In the immigrant community, you do what you know: You get married. You have a baby. It is shown all around to you. It is your normal. You are a young, innocent voice, and you do not know how to make yourself heard, so you keep yourself busy doing what is expected, helping clean houses, cooking, school work as needed, and then marry. It makes me think of those times you are bored at home, and you are looking for something to entertain you: you cook, sleep, and have a drink, all these things to fill up your time till the real thing happens.

It was like that, my illusory childhood, waiting to be old enough to marry, to have a child; that is, until I met my father.

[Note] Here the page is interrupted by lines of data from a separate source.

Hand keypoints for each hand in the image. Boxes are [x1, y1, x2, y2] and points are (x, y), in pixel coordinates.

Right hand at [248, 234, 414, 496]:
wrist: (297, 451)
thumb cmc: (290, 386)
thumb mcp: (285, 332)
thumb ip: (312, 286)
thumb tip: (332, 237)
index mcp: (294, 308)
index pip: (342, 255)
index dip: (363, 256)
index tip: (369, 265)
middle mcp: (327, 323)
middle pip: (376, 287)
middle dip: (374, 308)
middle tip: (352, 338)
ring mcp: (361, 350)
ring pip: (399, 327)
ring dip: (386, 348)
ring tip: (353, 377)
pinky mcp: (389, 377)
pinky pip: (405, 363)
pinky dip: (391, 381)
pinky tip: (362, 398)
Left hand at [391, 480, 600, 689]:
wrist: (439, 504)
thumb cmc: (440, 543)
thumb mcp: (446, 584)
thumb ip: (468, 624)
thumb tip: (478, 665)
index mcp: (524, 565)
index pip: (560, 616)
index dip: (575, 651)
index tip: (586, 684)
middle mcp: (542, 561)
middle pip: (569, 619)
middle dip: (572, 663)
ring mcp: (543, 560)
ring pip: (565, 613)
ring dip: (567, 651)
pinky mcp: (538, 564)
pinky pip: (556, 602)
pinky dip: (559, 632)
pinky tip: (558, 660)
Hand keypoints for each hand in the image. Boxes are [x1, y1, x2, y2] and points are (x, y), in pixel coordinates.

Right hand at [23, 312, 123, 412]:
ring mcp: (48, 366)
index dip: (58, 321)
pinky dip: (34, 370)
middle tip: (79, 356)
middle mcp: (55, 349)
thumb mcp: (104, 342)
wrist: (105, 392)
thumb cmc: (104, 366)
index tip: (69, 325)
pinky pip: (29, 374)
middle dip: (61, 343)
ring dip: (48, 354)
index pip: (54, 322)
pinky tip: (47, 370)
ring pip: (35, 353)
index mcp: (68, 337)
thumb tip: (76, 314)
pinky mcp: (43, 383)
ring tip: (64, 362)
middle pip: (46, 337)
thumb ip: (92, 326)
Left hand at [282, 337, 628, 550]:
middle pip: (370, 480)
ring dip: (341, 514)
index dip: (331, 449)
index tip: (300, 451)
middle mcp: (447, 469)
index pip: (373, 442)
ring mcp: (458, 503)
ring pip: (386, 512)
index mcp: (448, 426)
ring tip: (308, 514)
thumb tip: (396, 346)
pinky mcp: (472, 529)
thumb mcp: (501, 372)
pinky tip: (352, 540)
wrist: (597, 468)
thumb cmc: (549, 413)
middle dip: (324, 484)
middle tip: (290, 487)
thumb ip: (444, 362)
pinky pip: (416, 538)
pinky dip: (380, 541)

That summer, I learned my father’s morning ritual of eggs cooked in his oatmeal, and I met his three sisters. We drove to Santa Barbara to meet my three new-found aunts and my cousins. For the first time in my life, I was going to be part of the upper-crust, white community, and not on the edge. The worries of the privileged were more casual in my eyes, versus my worries more based on Maslow’s Hierarchy. But that weekend in Santa Barbara, I did not think about how much something cost, or if should clean the house, or if dinner needed to be cooked. I was able to be a child, to laugh and play with my cousins and half-brother.

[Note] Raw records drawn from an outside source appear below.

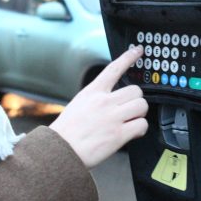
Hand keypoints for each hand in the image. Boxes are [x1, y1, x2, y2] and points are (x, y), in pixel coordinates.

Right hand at [49, 46, 148, 167]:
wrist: (59, 150)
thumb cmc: (67, 131)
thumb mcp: (78, 104)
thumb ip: (96, 99)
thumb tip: (114, 101)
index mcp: (92, 92)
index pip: (114, 68)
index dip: (129, 57)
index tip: (138, 51)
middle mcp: (104, 101)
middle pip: (136, 90)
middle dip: (136, 100)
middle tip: (129, 110)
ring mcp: (112, 117)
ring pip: (142, 106)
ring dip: (139, 114)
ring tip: (131, 121)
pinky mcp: (118, 135)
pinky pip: (142, 125)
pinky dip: (140, 129)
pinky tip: (132, 133)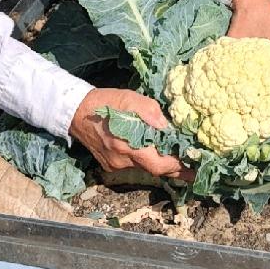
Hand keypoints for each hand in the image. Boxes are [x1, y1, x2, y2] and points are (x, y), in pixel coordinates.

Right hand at [69, 87, 188, 178]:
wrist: (74, 112)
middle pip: (154, 170)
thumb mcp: (127, 98)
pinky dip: (146, 160)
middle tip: (195, 171)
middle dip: (175, 170)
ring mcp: (115, 165)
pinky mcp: (110, 164)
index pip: (158, 164)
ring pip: (144, 168)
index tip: (195, 167)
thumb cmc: (103, 102)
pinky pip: (133, 165)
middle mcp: (121, 160)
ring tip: (179, 158)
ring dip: (161, 163)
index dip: (178, 167)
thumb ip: (148, 110)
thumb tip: (166, 125)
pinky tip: (153, 152)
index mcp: (126, 145)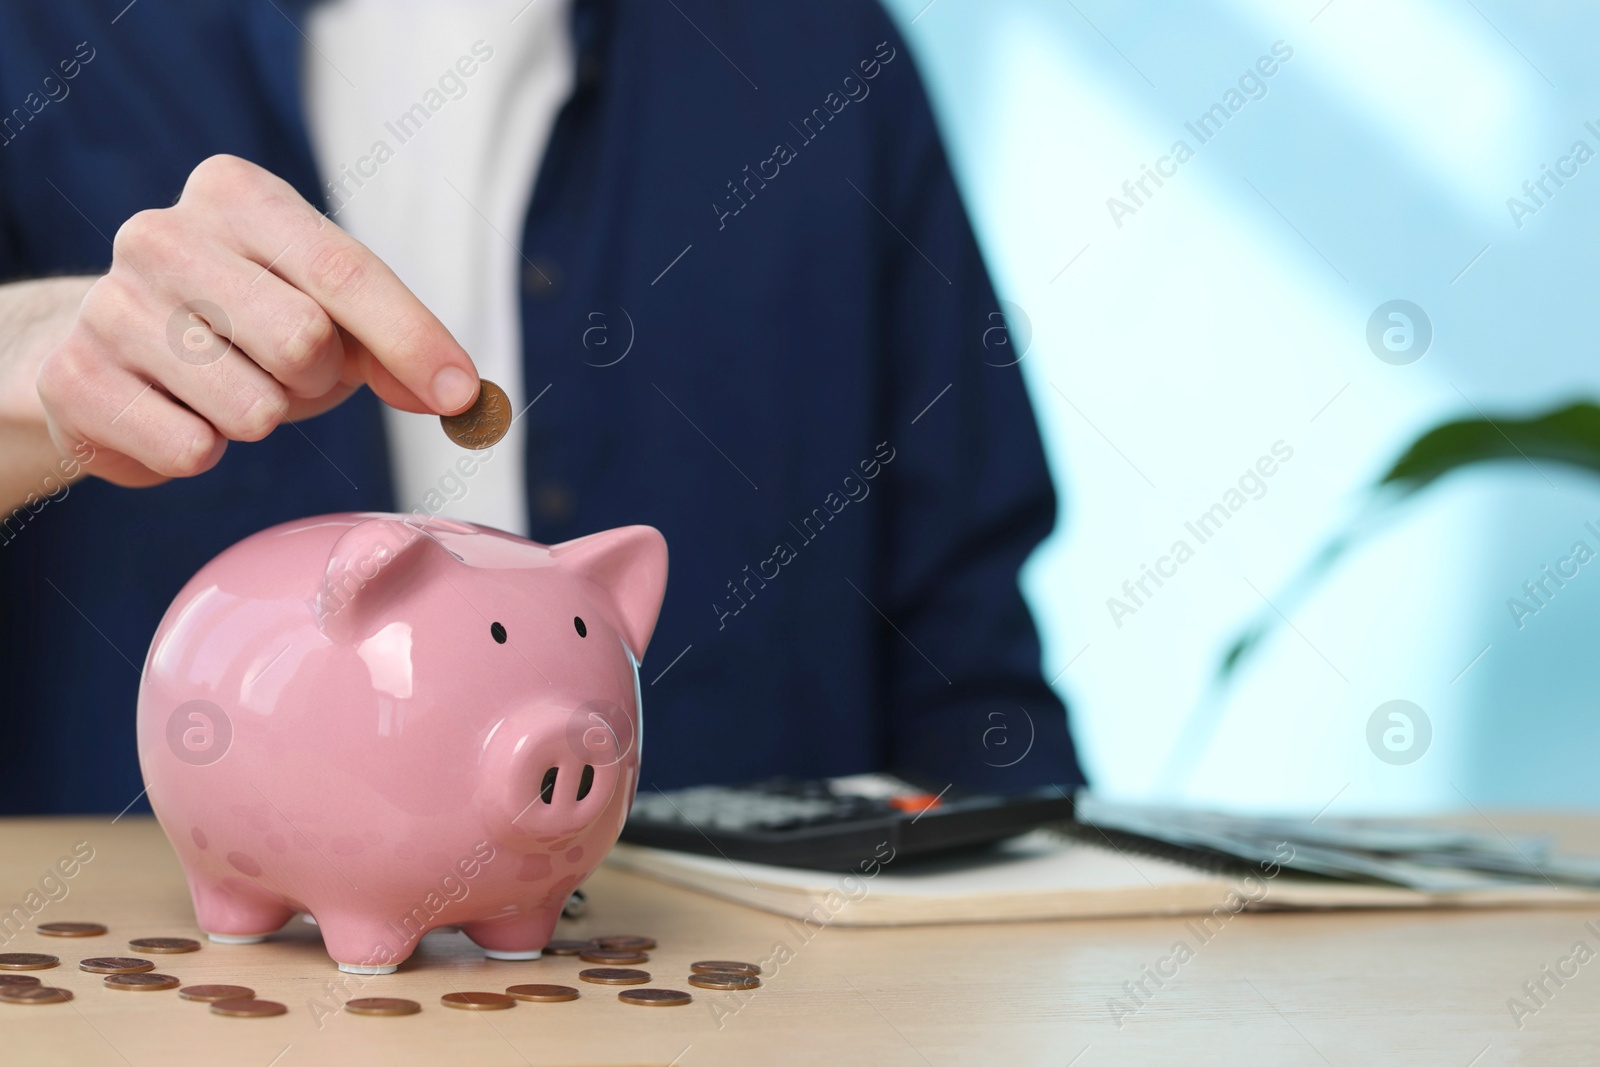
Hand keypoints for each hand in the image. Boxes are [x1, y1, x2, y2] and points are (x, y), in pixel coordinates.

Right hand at [34, 153, 478, 488]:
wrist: (108, 358)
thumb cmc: (242, 328)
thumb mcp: (331, 318)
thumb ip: (399, 346)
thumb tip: (459, 395)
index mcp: (236, 195)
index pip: (346, 270)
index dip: (414, 339)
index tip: (461, 392)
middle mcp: (163, 235)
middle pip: (303, 339)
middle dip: (318, 379)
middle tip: (289, 372)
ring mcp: (110, 304)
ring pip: (252, 408)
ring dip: (261, 419)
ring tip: (228, 389)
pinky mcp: (75, 379)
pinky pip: (192, 450)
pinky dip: (204, 451)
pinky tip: (178, 415)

my aunts in my home years later

That fall, I moved to Northern California to get to know my father better. My first evening in Berkeley, my father and stepmother needed to pop in to a music performance of a fellow classmate of my stepmother. My stepmother was studying music UC Berkeley. As we walked into the small, wooden performance hall, the sunset light glowing, there were only four of five rows of chairs and we took seats in back. I said hello to the many strangers that my parents introduced me to. I was still an awkward, 14-year-old, knowing I did not fit in this crowd. The performance started, and I do not recall if it was cello, or violin, but I do recall thinking it was one of the most beautiful sounds I had ever heard. The size of the room made sense. It allowed for the music to come alive, to fill every corner. I did not belong there, but I was there, and that was now my life. The following years were a steep learning curve for my father and me, but as we both evolved, I am happy to call him one of my closest allies.

It is remarkable to think that one simple moment can alter the path of your life. I keep thinking about how much I was complaining to my mother, and if I had not been so adamant about not visiting my papa, where would my life have taken me. Maybe my father’s voice resonated through. Or if I would have been more obedient, would I have been exposed to another world that influenced my future decision? Meeting my father was not just about discovering myself, or why my forehead wrinkles in that pattern, but also about pulling myself away from a subculture I lived in, and to some extent, still defines who I became. The truth in this story is that I would not have been able to be pulled away had I not been introduced to the man I now call my father.